● **Required work**: List each line of the data that holds the string "Cloverbuds".

Dataset entries:
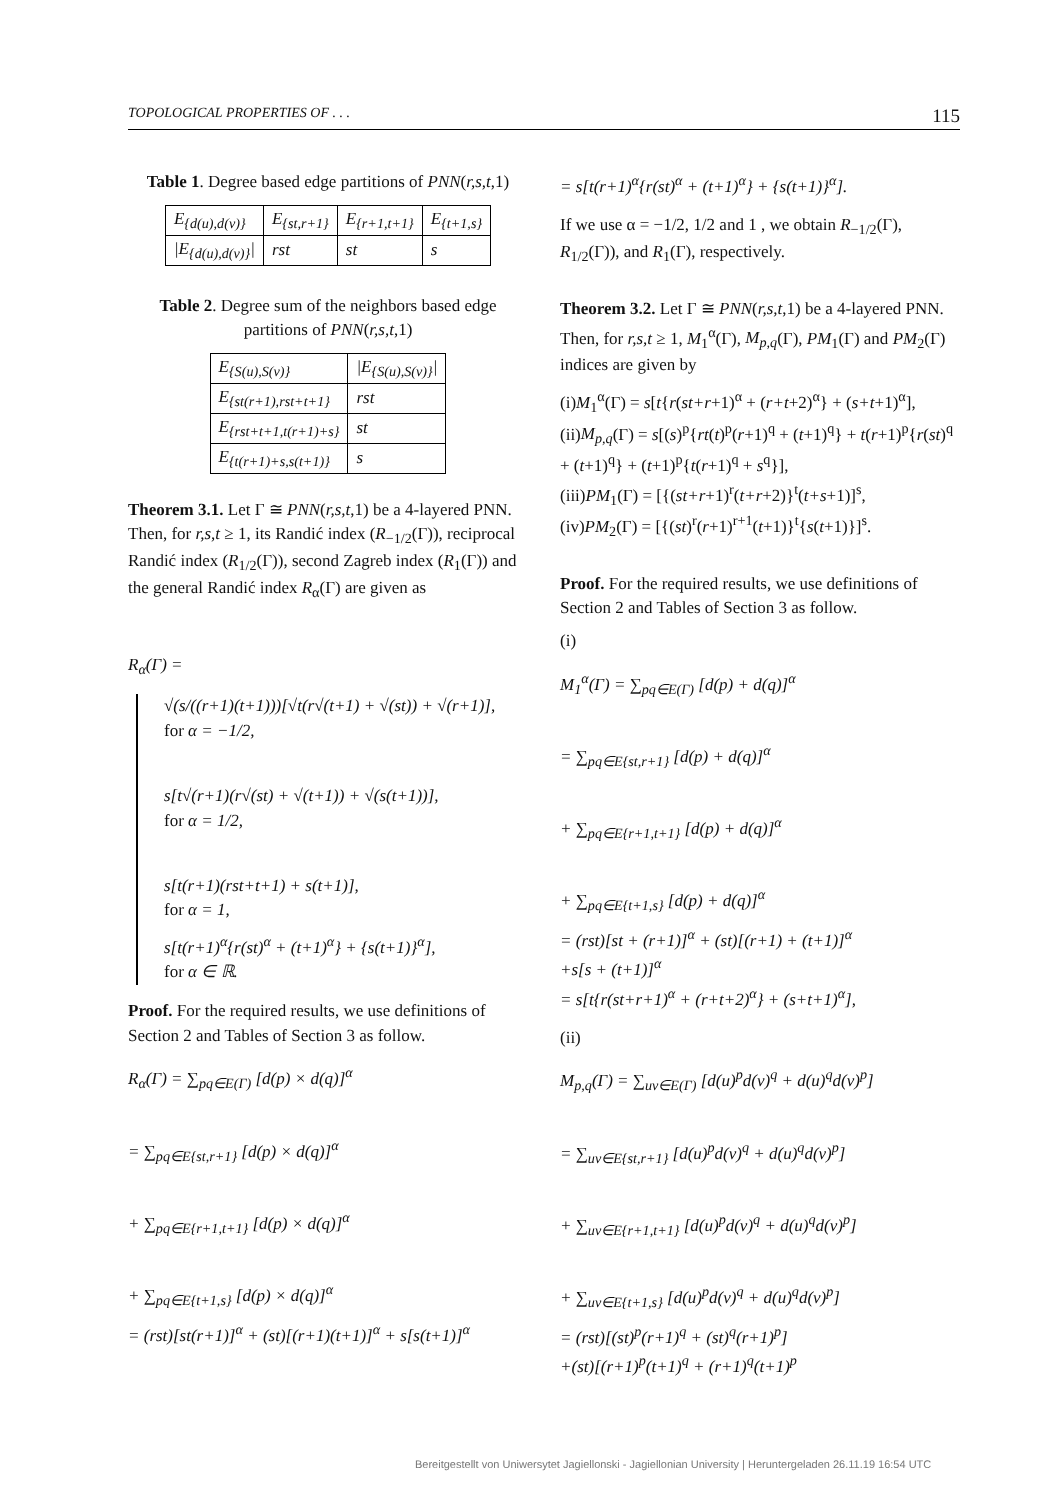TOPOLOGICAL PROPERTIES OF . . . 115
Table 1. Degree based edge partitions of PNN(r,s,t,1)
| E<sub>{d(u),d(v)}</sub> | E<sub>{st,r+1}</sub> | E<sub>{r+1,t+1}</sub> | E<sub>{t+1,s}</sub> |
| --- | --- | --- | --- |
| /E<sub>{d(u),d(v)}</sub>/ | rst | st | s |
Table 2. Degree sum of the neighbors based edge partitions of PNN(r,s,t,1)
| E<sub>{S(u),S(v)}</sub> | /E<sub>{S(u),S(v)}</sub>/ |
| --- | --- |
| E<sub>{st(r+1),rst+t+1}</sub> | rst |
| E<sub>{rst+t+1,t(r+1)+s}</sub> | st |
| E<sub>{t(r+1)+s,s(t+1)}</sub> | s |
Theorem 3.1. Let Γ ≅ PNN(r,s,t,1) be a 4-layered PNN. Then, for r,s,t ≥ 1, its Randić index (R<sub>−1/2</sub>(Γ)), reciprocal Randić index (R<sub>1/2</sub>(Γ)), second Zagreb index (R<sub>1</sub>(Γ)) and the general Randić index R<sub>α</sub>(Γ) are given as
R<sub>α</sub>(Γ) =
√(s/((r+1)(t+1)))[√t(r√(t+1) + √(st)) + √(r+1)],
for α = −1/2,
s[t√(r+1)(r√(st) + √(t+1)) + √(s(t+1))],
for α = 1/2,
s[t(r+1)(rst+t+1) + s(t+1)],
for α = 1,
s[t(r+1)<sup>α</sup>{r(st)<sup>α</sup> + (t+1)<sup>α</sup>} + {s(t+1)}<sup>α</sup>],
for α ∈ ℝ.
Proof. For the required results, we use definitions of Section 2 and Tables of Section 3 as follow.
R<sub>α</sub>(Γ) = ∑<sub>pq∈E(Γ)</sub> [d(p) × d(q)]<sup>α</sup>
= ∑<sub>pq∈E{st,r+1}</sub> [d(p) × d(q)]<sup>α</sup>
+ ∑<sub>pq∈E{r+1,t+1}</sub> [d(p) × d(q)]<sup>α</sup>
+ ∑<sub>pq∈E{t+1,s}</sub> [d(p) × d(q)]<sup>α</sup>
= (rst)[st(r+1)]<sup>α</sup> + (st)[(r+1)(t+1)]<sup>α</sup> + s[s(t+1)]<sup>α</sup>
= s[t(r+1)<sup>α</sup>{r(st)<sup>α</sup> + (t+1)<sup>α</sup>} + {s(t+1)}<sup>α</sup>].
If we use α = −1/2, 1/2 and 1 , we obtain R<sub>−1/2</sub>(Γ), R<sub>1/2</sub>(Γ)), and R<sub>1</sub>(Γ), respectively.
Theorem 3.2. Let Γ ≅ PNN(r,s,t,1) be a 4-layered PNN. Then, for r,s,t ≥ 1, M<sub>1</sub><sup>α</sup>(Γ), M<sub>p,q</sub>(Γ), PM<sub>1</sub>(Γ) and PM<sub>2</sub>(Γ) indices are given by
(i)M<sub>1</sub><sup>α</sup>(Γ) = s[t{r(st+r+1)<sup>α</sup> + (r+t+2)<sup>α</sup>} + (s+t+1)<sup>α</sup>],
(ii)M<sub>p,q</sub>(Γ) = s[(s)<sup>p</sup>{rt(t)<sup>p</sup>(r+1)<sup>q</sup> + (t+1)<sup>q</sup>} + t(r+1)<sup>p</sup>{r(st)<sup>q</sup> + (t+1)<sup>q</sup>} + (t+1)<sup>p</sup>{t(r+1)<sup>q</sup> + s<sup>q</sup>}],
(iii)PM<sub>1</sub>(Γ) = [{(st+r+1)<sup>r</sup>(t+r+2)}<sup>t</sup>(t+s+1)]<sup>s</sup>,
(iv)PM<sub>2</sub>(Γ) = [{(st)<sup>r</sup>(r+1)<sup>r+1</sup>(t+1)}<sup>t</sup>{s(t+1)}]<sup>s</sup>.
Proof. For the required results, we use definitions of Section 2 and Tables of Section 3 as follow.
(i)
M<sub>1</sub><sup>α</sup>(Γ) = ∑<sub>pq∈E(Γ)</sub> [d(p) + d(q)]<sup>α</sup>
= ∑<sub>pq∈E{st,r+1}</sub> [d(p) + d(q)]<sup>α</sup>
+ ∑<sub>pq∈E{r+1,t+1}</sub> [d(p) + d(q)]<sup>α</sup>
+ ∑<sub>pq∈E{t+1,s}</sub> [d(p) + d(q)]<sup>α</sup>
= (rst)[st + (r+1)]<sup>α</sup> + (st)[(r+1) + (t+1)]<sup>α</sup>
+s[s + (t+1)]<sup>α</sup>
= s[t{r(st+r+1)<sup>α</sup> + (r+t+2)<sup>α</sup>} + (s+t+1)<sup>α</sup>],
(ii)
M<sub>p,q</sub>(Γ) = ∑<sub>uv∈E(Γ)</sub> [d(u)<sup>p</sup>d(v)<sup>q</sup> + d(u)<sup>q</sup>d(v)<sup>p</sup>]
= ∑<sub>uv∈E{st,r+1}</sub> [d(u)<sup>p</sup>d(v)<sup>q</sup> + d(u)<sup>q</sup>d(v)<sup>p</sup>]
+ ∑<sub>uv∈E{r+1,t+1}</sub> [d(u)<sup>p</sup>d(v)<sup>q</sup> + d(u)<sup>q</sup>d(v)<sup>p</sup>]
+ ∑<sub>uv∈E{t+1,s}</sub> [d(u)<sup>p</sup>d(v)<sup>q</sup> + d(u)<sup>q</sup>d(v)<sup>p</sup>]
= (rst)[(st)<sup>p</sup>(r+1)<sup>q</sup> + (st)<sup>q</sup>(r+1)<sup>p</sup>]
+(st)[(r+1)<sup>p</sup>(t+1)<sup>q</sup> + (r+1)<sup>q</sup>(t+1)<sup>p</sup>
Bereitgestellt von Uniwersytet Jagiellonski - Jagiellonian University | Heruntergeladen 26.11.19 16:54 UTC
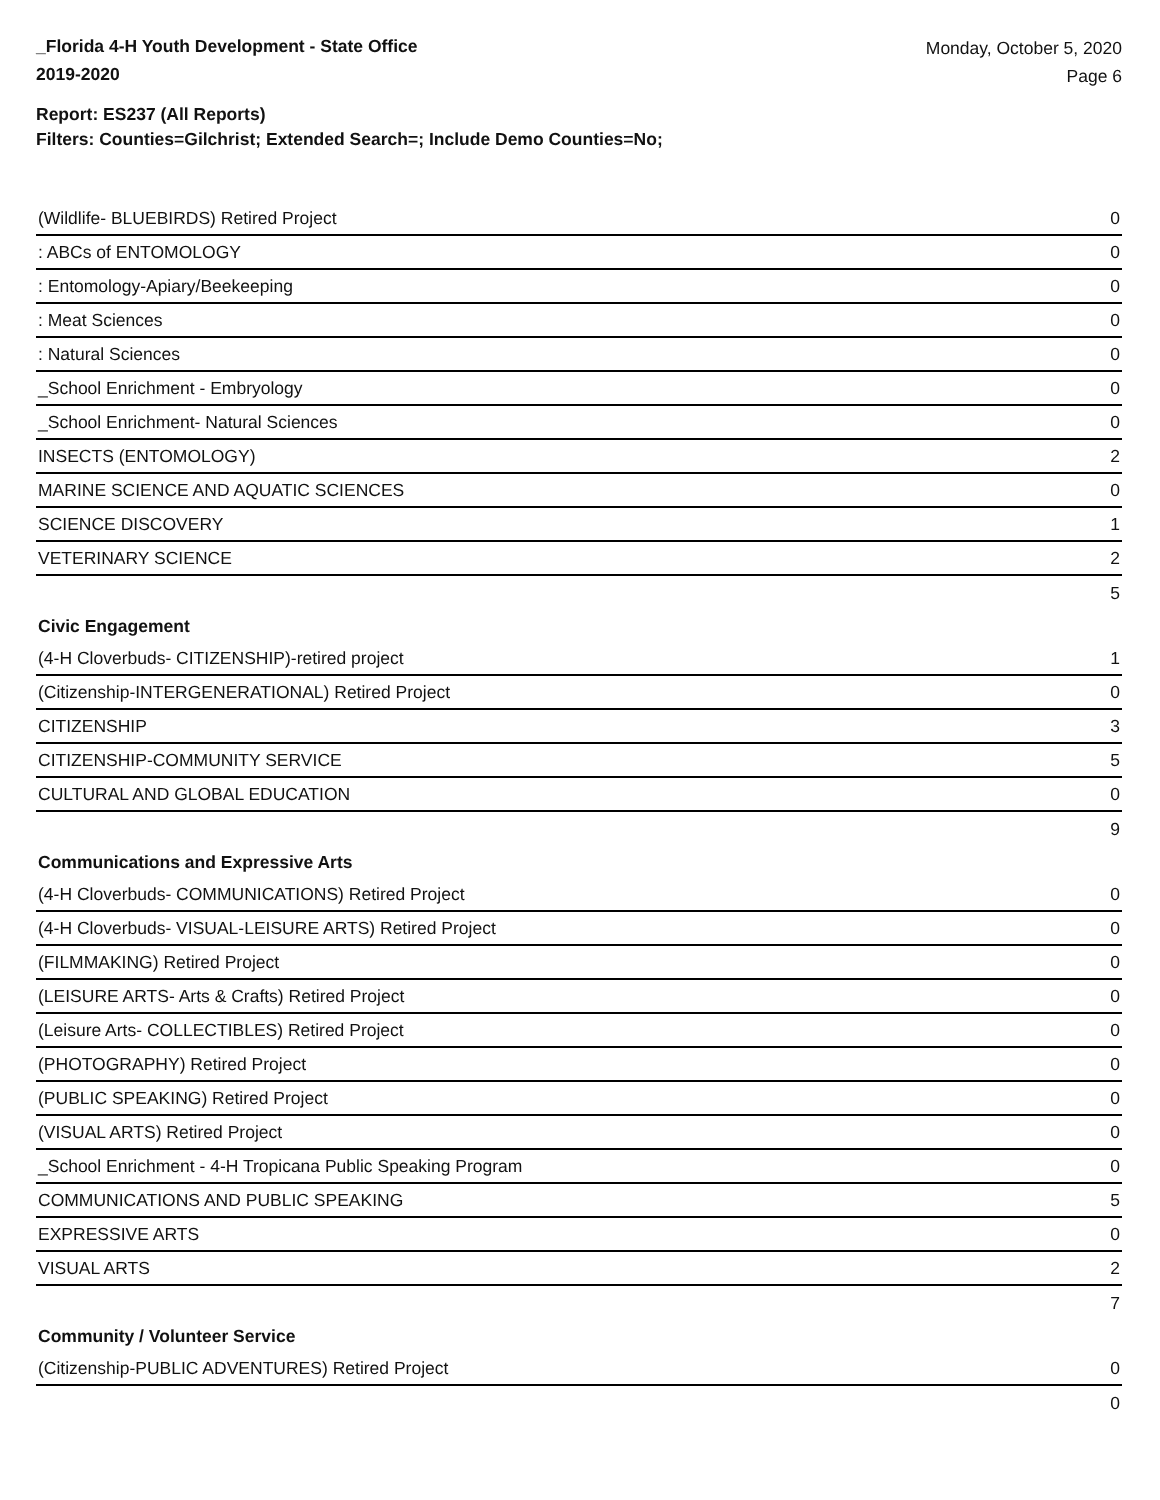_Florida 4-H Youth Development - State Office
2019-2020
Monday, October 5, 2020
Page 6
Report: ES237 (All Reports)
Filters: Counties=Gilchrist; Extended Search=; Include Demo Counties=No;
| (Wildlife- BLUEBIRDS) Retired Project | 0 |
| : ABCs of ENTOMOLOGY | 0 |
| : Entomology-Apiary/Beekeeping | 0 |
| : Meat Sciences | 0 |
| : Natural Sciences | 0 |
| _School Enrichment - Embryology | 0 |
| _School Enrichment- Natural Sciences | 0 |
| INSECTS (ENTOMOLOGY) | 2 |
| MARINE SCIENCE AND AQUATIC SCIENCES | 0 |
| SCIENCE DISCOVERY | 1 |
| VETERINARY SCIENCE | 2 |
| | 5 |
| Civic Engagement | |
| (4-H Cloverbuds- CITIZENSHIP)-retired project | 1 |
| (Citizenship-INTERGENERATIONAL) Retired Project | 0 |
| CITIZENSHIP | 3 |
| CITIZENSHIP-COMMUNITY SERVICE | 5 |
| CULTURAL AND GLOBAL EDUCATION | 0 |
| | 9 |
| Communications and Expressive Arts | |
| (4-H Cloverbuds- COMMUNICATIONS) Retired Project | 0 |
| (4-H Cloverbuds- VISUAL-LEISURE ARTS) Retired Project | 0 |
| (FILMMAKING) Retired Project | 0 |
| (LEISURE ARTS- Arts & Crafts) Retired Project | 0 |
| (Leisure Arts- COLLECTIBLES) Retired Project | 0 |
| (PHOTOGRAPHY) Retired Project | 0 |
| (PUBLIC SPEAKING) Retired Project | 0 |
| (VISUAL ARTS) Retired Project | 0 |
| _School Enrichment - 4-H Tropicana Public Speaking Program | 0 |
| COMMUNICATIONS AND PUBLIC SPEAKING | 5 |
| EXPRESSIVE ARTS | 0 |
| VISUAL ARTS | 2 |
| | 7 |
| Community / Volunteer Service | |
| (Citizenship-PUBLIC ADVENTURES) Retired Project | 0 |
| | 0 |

● **Solution to the problem**:
| (4-H Cloverbuds- CITIZENSHIP)-retired project | 1 |
| (4-H Cloverbuds- COMMUNICATIONS) Retired Project | 0 |
| (4-H Cloverbuds- VISUAL-LEISURE ARTS) Retired Project | 0 |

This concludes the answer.